** Opening RECORDS TO USE block **
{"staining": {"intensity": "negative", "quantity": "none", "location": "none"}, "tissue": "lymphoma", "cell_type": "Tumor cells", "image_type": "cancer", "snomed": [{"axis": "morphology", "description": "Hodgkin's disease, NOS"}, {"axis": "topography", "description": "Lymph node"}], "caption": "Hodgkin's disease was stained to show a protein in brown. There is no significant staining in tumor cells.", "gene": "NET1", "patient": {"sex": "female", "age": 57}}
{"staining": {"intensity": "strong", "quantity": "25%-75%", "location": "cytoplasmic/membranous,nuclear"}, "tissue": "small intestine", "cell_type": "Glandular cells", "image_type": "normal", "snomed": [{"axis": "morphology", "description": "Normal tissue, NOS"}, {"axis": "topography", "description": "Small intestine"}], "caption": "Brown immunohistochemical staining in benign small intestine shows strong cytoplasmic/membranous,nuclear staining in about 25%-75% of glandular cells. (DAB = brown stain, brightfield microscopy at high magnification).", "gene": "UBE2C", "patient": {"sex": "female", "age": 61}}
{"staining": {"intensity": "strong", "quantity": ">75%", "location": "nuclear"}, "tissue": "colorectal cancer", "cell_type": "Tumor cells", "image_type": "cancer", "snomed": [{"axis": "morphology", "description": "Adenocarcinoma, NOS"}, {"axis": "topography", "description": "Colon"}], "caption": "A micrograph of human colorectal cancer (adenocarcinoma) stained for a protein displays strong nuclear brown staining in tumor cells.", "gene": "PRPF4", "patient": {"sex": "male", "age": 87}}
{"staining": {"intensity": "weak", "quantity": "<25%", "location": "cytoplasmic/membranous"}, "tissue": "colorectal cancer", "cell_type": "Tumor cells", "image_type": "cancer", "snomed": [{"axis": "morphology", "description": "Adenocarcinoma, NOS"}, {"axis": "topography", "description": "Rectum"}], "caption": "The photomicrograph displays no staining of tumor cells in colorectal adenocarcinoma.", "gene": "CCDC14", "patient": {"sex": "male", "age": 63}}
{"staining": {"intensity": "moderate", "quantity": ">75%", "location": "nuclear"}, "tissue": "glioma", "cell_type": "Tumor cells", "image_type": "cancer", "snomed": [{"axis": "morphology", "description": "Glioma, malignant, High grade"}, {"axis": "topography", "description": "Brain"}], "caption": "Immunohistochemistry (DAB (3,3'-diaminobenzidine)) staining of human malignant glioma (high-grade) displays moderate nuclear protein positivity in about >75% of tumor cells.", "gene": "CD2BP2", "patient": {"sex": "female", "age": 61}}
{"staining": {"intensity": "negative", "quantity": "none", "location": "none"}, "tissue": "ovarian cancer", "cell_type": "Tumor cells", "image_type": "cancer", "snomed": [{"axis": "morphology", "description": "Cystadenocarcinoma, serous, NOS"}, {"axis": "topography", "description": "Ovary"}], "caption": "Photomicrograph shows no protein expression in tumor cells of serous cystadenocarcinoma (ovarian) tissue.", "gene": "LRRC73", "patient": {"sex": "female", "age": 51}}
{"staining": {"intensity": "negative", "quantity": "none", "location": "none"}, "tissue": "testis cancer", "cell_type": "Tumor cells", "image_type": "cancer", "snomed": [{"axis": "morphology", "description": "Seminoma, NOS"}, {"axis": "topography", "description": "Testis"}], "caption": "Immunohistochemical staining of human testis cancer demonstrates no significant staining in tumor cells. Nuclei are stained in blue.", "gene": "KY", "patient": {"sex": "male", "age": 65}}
** Closing RECORDS TO USE block **
- TASK DIRECTIONS: Please repeat every entry, exactly as it was written.

- SOLUTION TO THE EXERCISE:
{"staining": {"intensity": "negative", "quantity": "none", "location": "none"}, "tissue": "lymphoma", "cell_type": "Tumor cells", "image_type": "cancer", "snomed": [{"axis": "morphology", "description": "Hodgkin's disease, NOS"}, {"axis": "topography", "description": "Lymph node"}], "caption": "Hodgkin's disease was stained to show a protein in brown. There is no significant staining in tumor cells.", "gene": "NET1", "patient": {"sex": "female", "age": 57}}
{"staining": {"intensity": "strong", "quantity": "25%-75%", "location": "cytoplasmic/membranous,nuclear"}, "tissue": "small intestine", "cell_type": "Glandular cells", "image_type": "normal", "snomed": [{"axis": "morphology", "description": "Normal tissue, NOS"}, {"axis": "topography", "description": "Small intestine"}], "caption": "Brown immunohistochemical staining in benign small intestine shows strong cytoplasmic/membranous,nuclear staining in about 25%-75% of glandular cells. (DAB = brown stain, brightfield microscopy at high magnification).", "gene": "UBE2C", "patient": {"sex": "female", "age": 61}}
{"staining": {"intensity": "strong", "quantity": ">75%", "location": "nuclear"}, "tissue": "colorectal cancer", "cell_type": "Tumor cells", "image_type": "cancer", "snomed": [{"axis": "morphology", "description": "Adenocarcinoma, NOS"}, {"axis": "topography", "description": "Colon"}], "caption": "A micrograph of human colorectal cancer (adenocarcinoma) stained for a protein displays strong nuclear brown staining in tumor cells.", "gene": "PRPF4", "patient": {"sex": "male", "age": 87}}
{"staining": {"intensity": "weak", "quantity": "<25%", "location": "cytoplasmic/membranous"}, "tissue": "colorectal cancer", "cell_type": "Tumor cells", "image_type": "cancer", "snomed": [{"axis": "morphology", "description": "Adenocarcinoma, NOS"}, {"axis": "topography", "description": "Rectum"}], "caption": "The photomicrograph displays no staining of tumor cells in colorectal adenocarcinoma.", "gene": "CCDC14", "patient": {"sex": "male", "age": 63}}
{"staining": {"intensity": "moderate", "quantity": ">75%", "location": "nuclear"}, "tissue": "glioma", "cell_type": "Tumor cells", "image_type": "cancer", "snomed": [{"axis": "morphology", "description": "Glioma, malignant, High grade"}, {"axis": "topography", "description": "Brain"}], "caption": "Immunohistochemistry (DAB (3,3'-diaminobenzidine)) staining of human malignant glioma (high-grade) displays moderate nuclear protein positivity in about >75% of tumor cells.", "gene": "CD2BP2", "patient": {"sex": "female", "age": 61}}
{"staining": {"intensity": "negative", "quantity": "none", "location": "none"}, "tissue": "ovarian cancer", "cell_type": "Tumor cells", "image_type": "cancer", "snomed": [{"axis": "morphology", "description": "Cystadenocarcinoma, serous, NOS"}, {"axis": "topography", "description": "Ovary"}], "caption": "Photomicrograph shows no protein expression in tumor cells of serous cystadenocarcinoma (ovarian) tissue.", "gene": "LRRC73", "patient": {"sex": "female", "age": 51}}
{"staining": {"intensity": "negative", "quantity": "none", "location": "none"}, "tissue": "testis cancer", "cell_type": "Tumor cells", "image_type": "cancer", "snomed": [{"axis": "morphology", "description": "Seminoma, NOS"}, {"axis": "topography", "description": "Testis"}], "caption": "Immunohistochemical staining of human testis cancer demonstrates no significant staining in tumor cells. Nuclei are stained in blue.", "gene": "KY", "patient": {"sex": "male", "age": 65}}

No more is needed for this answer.